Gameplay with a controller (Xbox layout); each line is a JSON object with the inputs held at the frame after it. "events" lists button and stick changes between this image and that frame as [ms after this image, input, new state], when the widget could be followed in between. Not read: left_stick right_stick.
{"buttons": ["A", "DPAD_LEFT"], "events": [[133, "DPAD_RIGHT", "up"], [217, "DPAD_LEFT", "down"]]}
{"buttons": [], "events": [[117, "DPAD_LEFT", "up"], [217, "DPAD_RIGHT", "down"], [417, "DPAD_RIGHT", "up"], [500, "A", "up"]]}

### PROBLEM DESCRIPTION
Tally the lines of the material in which the string "buttons" appears. Give the tally and nothing else.

### EXERCISE OUTPUT
2